Another global financial crisis is inevitable because human nature always reverts to speculative excesses during a period of sustained prosperity, former U.S. Federal Reserve Chairman Alan Greenspan said.

The crisis will happen again but it will be different, he told BBC Two's The Love of Money television series.

That is the unquenchable capability of human beings when confronted with long periods of prosperity to presume that that will continue, he said.

Greenspan, speaking to the BBC to mark the first anniversary of the fall of U.S. investment bank Lehman Brothers, said Britain will be hit worse than the U.S. by the subsequent worldwide financial crisis and global recession because it has a globally-focused economy.

Countries, smarting from the near collapse of the banking system, will struggle to match their stated desire for increased regulation with their other stated need for free global trade.
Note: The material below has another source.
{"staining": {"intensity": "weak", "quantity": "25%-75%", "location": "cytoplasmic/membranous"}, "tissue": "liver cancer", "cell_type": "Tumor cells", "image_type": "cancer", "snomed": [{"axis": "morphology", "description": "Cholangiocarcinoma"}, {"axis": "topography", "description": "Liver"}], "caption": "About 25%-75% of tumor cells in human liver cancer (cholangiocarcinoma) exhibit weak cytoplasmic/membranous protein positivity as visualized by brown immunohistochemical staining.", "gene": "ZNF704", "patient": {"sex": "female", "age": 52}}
Greenspan stepped down as Fed chairman in 2006 after 18 years at the helm during which he presided over the longest uninterrupted period of economic growth in modern U.S. history from 1991 to 2001.

But his record has recently come under harsher scrutiny, with some economic watchers noting it was during Greenspan's tenure at the Fed that the seeds were sown for the housing and easy credit bubble that contributed to the financial crisis.

Greenspan, who has defended his record repeatedly, said financial crises are all different, but they have one fundamental source.

They begin to take speculative excesses with the consequences that have dotted the history of the globe basically since the beginning of the 18th and 19th century, he said.

It's human nature: unless somebody can find a way to change human nature we will have another crisis.